5. Knowledge is Power (And you’ve got the power)
You are the person with their ear to the ground. You should have an intimate knowledge of what is going on in the company at all times. Eventually, you will get so in tune with it that you’ll know where everyone is at any given time of day, because you’ve synced the company calendar to your brain. It’s scary, but cool. With all this knowledge comes an element of power. Don’t use it to make people feel stupid. Use it to help people out. Granted, some of the knowledge is close-hold between you and the commander; don’t go spreading it around. Gossip can come back to bite you. Hard. So play nice.
4. The Commander is always right
This one is pretty simple and self-explanative. You can disagree in private, but don’t undermine your boss in public. Once they make the call, take a deep breath, and deal with it.
I would also add to this: learn from your CO. If they make mistakes, note them. If they are successful, learn what it is that makes them a success. Because in just a few years, you will be in their shoes. And the view from up there is very different from the view as an XO.
3. Protect the Property Book!
This must be your mantra when you wake up in the morning: I will not lose accountability of the commander’s property. You and the supply sergeant are the two lone sentinels on the walls that protect the commander’s property. You had best protect it well, as EVERYONE is going to want it. Sure, you can give away that nice new OE-254 antenna to that squad leader who says that he’ll give it right back, but still hasn’t returned the range box and the range was three months ago. Or you can say, “Aw hell no” and risk making people upset. Hint: make people upset. The property book is your sacred trust. Guard it with your life, because the best way for you and your commander to get into trouble is from missing high value items. Does that mean you’re going to tick people off? Yes. Get used to it.

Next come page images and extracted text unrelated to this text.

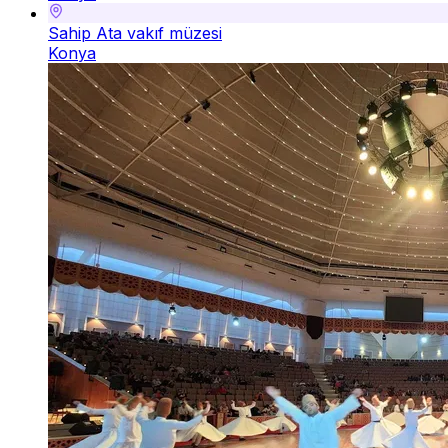
Sahip Ata vakıf müzesi
Konya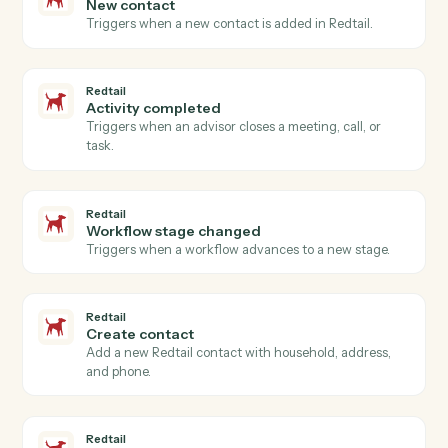
Create message
Creates a new message (phone message, internal
note) in Neos with recipient routing, case linking, and
topic categorization.
Neos
Create payment
Creates payment records with amount, payer/payee
information, payment dates, and reference numbers
with automatic validation and audit trail creation.
Neos
Create staff
Creates a new staff member with comprehensive
profile information including contact details,
authentication settings, and system preferences.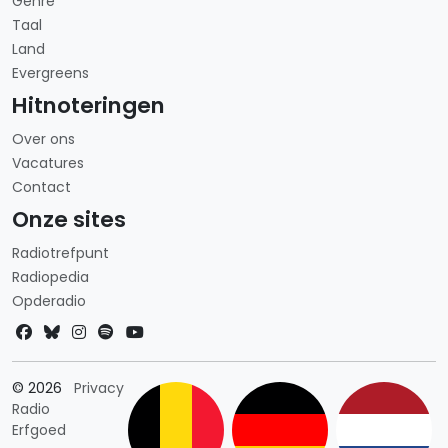
Genre
Taal
Land
Evergreens
Hitnoteringen
Over ons
Vacatures
Contact
Onze sites
Radiotrefpunt
Radiopedia
Opderadio
Landkeuze
© 2026
Privacy
Radio
Erfgoed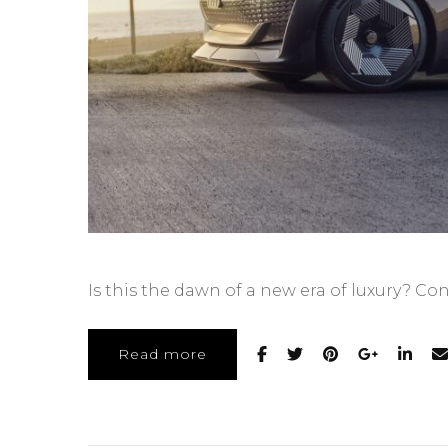
Is this the dawn of a new era of luxury? Co
Read more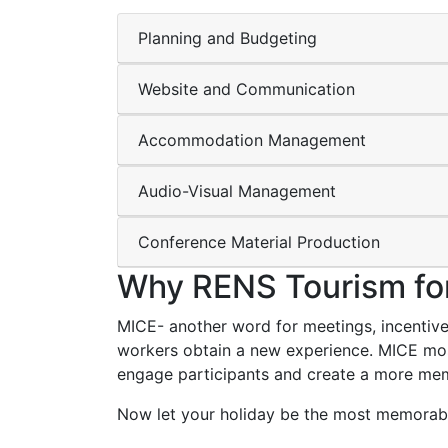
Planning and Budgeting
Website and Communication
Accommodation Management
Audio-Visual Management
Conference Material Production
Why RENS Tourism fo
MICE- another word for meetings, incentives
workers obtain a new experience. MICE mostl
engage participants and create a more mem
Now let your holiday be the most memorable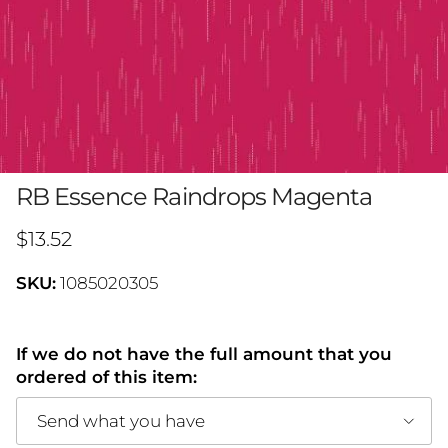
RB Essence Raindrops Magenta
Regular price
$13.52
SKU:
1085020305
If we do not have the full amount that you
ordered of this item:
Send what you have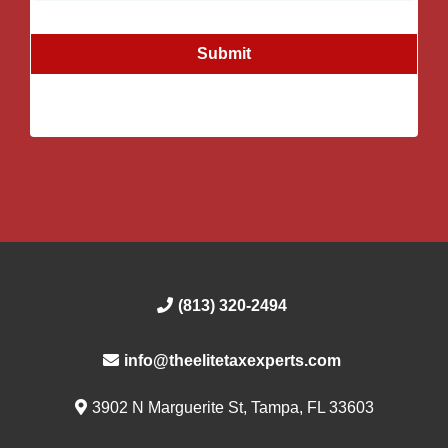
Submit
(813) 320-2494
info@theelitetaxexperts.com
3902 N Marguerite St, Tampa, FL 33603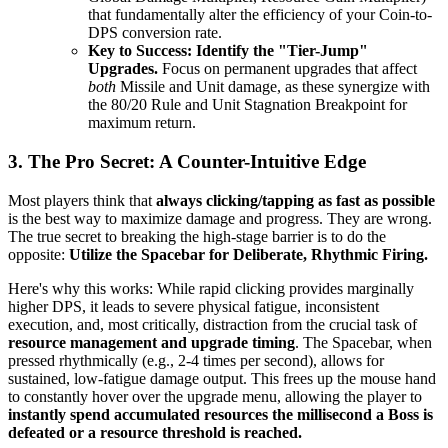
that fundamentally alter the efficiency of your Coin-to-
DPS conversion rate.
Key to Success:
Identify the "Tier-Jump"
Upgrades.
Focus on permanent upgrades that affect
both
Missile and Unit damage, as these synergize with
the 80/20 Rule and Unit Stagnation Breakpoint for
maximum return.
3. The Pro Secret: A Counter-Intuitive Edge
Most players think that
always clicking/tapping as fast as possible
is the best way to maximize damage and progress. They are wrong.
The true secret to breaking the high-stage barrier is to do the
opposite:
Utilize the Spacebar for Deliberate, Rhythmic Firing.
Here's why this works: While rapid clicking provides marginally
higher DPS, it leads to severe physical fatigue, inconsistent
execution, and, most critically, distraction from the crucial task of
resource management and upgrade timing
. The Spacebar, when
pressed rhythmically (e.g., 2-4 times per second), allows for
sustained, low-fatigue damage output. This frees up the mouse hand
to constantly hover over the upgrade menu, allowing the player to
instantly spend accumulated resources the millisecond a Boss is
defeated or a resource threshold is reached.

2. Your Ops Sergeant is Your Best Friend
Your commander may become your friend, but he or she is your boss. You might be friends with the first sergeant, but he is the boss’s right-hand man. The job of XO can be a lonely one, so that is why the Army, in its wisdom, gave you an Operations Sergeant. They have that thing that you lack: years of experience. They are also an NCO and can handle things in ways that officers aren’t supposed to. Work closely with your Ops Sergeant, develop a strong team, and nothing can overcome you. Not even the battalion command sergeant major, who dares you to touch his grass.
1. What Success Looks Like
Right about now, you’re thinking success looks like you getting pats on the back after meetings and maybe some new bling in the form of an ARCOM. Disabuse yourself of that idea, because it ain’t it, buddy. Yeah, once in a while someone will say “good work, XO,” in passing. It’s not exactly the most glamorous job. But what people will notice is when your boss looks good; also, the converse. It doesn’t matter if you’ve got a hands-on commander or a “I’ll be in late today” commander. The commander that says in a briefing, “I’m not sure, sir, my XO didn’t tell me,” is sunk. They’ve lost all credibility, and guess what, so have you. Make your commander shine. The sign that you’re doing your job right is that they look good.